Adam
- First edition cover
- Author: Ted Dekker
- Language: English
- Genre: Thriller novel
- Published: 2008 Thomas Nelson
- Publication place: United States
- Media type: Print (hardback & paperback)
- Pages: 400 pp (first edition, hardback)
- ISBN: 978-1-59554-007-2 (first edition, hardback)
- OCLC: 164803049
- Dewey Decimal: 813/.54 22
- LC Class: PS3554.E43 A66 2008

= Adam (novel) =

2008 novel by Ted Dekker

Adam, a novel by author Ted Dekker, was released on April 1, 2008. This book is not directly tied to any others, as many of Dekker's novels are.

==Christian Retail Version==
There is a version of the book that is sold exclusively to Christian retail stores. This version contains the full novel, plus an extra chapter at the end, making the final chapter number forty-three, and a conversation between Dekker and John Eldredge. The cover has a blue tint with "Adam" in white letters and a red border at the top signifying itself as the Christian retail version.

==Plot synopsis==

===Backstory===
The story is interspersed with the story of a brother and sister, Alex and Jessica Price, who are kidnapped from their home in 1964. Their kidnappers, Alice and Cyril, are insane fanatics dedicated to a religion called Eve's Holy Coven. After living in Alice's shack for over sixteen years, the siblings finally escape. They slowly begin to adapt to the real world, though Alex suffers severe psychological damage from his time with Alice. After failing to become a priest, Alex falls into depression and awakes in the middle of the night, screaming in terror. Jessica (who shares an apartment with him) begins to fear for her brother's sanity after he brutally attacks her fiance', Bruce. Shortly after this, Alex disappears and is never heard from again.

===Plot===
Daniel Clark is a behavioral psychologist who works for the FBI. For the past 16 months he has been
stalking a killer called Eve who kills a young woman during every new moon using a deadly new strain
of meningitis injected into the brain. His obsession with the serial killer causes his wife to
divorce him. On the eve of the killer's sixteenth murder, Daniel and his new partner, pathologist Lori Ames,
manage to extract Eve's victim before she has succumb to the disease. However, Eve intercepts them,
killing Daniel with a bullet to the head and reclaiming his victim.
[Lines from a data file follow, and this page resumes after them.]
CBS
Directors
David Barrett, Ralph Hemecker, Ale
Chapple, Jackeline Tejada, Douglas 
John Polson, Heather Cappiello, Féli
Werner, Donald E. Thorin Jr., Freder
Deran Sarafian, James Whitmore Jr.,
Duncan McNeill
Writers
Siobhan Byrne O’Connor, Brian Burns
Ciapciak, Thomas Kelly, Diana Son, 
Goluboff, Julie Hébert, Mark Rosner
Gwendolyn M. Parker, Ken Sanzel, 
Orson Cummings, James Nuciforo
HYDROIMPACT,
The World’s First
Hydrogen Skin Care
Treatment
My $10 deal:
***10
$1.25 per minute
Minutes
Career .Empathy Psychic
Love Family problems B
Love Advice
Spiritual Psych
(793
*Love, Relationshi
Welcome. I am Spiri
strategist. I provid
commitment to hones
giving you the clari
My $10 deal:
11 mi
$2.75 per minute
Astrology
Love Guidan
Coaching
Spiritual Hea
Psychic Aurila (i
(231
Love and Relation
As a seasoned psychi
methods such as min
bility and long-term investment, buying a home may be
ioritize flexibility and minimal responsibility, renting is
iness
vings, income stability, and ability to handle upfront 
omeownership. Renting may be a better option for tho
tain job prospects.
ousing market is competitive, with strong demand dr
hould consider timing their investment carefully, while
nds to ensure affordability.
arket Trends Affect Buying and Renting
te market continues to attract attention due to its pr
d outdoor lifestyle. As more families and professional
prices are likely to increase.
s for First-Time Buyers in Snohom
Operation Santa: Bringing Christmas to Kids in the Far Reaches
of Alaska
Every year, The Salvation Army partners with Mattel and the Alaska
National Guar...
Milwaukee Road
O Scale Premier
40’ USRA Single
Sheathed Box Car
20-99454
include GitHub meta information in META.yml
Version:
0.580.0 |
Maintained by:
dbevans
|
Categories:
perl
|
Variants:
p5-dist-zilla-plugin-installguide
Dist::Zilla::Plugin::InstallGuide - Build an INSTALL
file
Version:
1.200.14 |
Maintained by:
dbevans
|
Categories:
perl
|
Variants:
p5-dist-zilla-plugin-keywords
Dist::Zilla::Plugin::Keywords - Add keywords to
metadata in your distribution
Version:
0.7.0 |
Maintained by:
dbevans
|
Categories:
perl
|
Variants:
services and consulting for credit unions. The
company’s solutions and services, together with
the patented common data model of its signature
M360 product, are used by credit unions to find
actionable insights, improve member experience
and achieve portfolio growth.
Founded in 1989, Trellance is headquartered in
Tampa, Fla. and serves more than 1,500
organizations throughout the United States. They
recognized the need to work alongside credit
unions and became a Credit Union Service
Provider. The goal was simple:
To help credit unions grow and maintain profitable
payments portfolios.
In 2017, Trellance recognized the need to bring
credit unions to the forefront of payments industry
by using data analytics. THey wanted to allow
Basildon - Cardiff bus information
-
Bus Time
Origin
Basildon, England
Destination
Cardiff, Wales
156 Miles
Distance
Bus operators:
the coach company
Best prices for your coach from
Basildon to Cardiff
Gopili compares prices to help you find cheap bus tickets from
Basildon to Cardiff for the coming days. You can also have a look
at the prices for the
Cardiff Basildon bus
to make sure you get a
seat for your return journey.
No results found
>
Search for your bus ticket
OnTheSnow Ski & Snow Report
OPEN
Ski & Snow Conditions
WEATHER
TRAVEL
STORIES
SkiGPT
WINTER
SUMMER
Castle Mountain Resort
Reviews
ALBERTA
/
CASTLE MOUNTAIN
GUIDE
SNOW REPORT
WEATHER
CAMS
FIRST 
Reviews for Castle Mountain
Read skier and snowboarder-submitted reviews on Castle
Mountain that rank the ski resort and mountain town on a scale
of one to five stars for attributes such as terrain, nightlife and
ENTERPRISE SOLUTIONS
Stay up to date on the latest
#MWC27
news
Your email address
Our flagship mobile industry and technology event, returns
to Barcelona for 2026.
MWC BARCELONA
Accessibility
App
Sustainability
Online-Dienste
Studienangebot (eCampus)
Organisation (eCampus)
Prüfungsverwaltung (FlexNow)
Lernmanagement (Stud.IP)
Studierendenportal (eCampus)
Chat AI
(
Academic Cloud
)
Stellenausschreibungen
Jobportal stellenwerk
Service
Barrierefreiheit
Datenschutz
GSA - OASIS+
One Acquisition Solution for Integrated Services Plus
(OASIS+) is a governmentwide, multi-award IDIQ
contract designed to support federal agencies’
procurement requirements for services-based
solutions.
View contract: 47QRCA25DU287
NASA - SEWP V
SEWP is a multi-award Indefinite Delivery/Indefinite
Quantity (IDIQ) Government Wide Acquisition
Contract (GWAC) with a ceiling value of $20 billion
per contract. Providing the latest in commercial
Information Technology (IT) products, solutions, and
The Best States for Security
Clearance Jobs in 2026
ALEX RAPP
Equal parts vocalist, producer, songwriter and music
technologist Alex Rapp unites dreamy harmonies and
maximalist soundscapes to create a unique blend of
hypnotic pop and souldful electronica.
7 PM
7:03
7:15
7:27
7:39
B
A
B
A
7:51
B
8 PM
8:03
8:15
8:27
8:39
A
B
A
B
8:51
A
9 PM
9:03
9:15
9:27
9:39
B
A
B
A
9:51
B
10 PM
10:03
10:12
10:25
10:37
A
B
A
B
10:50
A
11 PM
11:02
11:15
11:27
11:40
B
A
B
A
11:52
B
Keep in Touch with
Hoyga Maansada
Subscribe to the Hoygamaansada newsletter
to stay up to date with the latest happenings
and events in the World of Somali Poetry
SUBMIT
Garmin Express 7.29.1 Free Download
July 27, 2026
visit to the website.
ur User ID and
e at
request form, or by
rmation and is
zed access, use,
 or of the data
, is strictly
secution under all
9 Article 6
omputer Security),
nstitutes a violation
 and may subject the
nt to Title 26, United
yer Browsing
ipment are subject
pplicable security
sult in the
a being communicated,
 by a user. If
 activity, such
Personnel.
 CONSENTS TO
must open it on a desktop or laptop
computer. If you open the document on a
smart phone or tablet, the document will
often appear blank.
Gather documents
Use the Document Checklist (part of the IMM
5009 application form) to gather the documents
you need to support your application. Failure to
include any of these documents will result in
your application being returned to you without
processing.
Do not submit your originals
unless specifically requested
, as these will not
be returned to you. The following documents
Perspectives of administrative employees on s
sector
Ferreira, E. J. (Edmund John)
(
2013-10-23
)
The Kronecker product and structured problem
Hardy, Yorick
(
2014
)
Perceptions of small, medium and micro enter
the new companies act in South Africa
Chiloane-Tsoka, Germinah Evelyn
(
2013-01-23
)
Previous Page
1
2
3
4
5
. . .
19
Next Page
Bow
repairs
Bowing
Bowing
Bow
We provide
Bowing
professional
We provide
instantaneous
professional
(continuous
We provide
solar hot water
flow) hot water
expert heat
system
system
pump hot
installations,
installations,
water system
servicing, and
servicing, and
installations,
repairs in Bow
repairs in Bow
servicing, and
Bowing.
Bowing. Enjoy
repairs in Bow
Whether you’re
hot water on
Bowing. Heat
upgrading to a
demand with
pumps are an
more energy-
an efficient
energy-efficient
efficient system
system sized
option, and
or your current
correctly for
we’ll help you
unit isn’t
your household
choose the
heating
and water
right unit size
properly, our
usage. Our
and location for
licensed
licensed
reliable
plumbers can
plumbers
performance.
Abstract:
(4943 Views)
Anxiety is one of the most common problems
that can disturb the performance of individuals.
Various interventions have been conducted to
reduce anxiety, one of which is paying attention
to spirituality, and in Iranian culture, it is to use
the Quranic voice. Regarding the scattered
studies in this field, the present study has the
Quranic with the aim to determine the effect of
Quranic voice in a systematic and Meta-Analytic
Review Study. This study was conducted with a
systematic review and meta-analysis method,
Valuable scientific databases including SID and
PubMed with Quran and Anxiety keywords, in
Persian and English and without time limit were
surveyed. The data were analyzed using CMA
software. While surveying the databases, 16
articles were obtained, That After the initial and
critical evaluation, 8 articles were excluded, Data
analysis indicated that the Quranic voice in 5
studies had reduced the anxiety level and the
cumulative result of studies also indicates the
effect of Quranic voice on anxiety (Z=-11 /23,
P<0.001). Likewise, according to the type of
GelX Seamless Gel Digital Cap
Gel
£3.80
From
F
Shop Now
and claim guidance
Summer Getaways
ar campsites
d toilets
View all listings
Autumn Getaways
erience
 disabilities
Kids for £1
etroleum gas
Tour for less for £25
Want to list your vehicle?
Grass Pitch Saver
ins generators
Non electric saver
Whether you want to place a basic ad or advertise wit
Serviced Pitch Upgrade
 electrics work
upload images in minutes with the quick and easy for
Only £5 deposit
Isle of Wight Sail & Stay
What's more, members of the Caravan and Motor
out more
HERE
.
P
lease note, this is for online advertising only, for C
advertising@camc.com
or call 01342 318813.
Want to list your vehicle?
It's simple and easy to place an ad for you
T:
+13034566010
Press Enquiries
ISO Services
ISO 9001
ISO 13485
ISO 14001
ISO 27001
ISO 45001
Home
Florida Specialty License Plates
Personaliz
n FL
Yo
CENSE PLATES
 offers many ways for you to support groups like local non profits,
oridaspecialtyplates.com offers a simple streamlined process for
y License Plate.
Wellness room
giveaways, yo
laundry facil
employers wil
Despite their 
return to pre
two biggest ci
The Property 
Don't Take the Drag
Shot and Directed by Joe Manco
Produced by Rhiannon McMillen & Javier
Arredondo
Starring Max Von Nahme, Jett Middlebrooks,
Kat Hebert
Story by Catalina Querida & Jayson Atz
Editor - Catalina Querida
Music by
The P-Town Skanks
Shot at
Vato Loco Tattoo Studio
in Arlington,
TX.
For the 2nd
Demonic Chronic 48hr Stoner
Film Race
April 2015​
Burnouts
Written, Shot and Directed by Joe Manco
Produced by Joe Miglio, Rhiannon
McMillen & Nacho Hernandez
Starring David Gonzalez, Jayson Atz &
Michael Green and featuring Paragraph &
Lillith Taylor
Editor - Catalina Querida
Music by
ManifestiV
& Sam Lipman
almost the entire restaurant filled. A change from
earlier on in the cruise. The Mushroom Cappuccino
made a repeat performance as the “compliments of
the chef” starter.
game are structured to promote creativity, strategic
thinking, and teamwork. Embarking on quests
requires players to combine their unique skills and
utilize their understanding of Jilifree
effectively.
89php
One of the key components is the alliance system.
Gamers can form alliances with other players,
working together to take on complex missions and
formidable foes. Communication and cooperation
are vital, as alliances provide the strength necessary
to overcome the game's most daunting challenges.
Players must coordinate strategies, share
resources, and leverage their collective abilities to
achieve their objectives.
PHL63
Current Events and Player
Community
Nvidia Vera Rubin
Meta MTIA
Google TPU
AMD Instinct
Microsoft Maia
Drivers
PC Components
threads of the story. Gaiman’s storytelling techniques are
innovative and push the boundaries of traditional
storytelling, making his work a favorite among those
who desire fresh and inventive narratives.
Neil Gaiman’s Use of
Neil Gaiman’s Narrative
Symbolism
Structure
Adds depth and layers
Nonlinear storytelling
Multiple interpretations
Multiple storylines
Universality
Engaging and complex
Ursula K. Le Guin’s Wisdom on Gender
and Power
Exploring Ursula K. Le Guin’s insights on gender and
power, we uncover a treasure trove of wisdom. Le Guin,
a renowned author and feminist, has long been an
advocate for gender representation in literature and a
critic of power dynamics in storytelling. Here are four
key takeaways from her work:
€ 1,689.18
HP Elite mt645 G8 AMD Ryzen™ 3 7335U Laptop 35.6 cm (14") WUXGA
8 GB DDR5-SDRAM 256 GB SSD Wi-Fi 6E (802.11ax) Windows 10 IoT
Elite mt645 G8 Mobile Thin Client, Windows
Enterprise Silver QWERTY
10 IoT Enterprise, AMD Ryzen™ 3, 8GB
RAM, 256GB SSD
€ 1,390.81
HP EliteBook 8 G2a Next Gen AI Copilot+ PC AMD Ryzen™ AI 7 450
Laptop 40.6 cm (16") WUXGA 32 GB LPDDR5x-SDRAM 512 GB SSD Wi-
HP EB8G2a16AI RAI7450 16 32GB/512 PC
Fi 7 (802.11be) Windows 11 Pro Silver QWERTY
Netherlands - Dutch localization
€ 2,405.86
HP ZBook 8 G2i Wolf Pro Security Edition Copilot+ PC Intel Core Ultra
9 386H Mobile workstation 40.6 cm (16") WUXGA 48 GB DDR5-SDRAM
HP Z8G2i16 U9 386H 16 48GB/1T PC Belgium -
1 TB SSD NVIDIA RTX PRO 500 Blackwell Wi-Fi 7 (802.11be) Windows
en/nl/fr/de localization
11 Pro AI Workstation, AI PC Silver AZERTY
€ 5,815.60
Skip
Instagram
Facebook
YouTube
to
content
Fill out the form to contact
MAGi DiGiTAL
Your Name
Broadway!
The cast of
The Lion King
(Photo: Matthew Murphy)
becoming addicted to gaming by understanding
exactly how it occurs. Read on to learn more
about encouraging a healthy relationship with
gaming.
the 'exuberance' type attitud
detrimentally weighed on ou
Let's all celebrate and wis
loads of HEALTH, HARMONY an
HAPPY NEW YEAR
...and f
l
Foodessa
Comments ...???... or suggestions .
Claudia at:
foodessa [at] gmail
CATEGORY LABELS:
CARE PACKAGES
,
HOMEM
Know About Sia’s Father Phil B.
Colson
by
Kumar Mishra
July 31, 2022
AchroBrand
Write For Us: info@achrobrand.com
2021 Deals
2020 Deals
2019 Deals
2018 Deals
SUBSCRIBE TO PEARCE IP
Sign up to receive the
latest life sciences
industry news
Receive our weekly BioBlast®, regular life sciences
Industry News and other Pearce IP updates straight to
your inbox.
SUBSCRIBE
In a frantic attempt to save Daniel,
Lori manages to resuscitate after he has been clinically dead for almost a half-hour.

Despite escaping with his life, Daniel now experiences amnesia and cannot remember seeing the
killer's face; also, he now suffers from spastic episodes of fear every hour or so.
Still determined to find Eve, Daniel convinces Lori to drug him into having a second near-death experience,
which he believes will trigger his memory of the night he saw Eve's face. She hesitantly agrees, and injects
him with drugs that trick his brain into thinking he is dead. Instead of reliving the experience, he has a
haunting dream of a young boy claiming himself to be Eve.

Meanwhile, Daniel's ex-wife Heather has been tracking the Eve case for several months.
After receiving cryptic phone calls from a man she believes to be Eve, she is kidnapped.
Daniel tracks her down using the clues given to him by the boy in his dreams.
After tracking Heather to an abandoned tunnel, he encounters Eve and willingly trades his life for Heather's.
Eve's nature is here revealed to be supernatural, having possessed Alex Price
and manipulated him into killing women so Alex can "atone" for sins.
Heather enlists the help of Father Seymour, the priest who trained Alex before he left the faith.
Together, they track down Daniel only to find that he is now possessed by Eve, having "accepted" Eve
"into his heart". Father Seymour attempts to perform an exorcism on Daniel. Alex is present,
though he only stands aside and tells them how futile their attempts are. Lori arrives and reveals
herself to be Jessica Price, and manages to convince her brother into letting go of Eve. The spirit,
angered, leaves Daniel and attacks the siblings, almost killing Alex before it disappears.

In the aftermath, Alex is sentenced to life in prison and Jessica goes on to teach Medicine.
Daniel, an agnostic before his possession by Eve, remembers crying out to God during
his ordeal and knows that Eve was dispelled by a Bright Light he had always claimed never existed.

==Movie==
Lions Gate Entertainment (the company who has previously bought the rights to Ted Dekker's latest movie adaptation House), bought the rights to distribute a film version of Adam in 2009. However, as of 2023, the film has not come into fruition.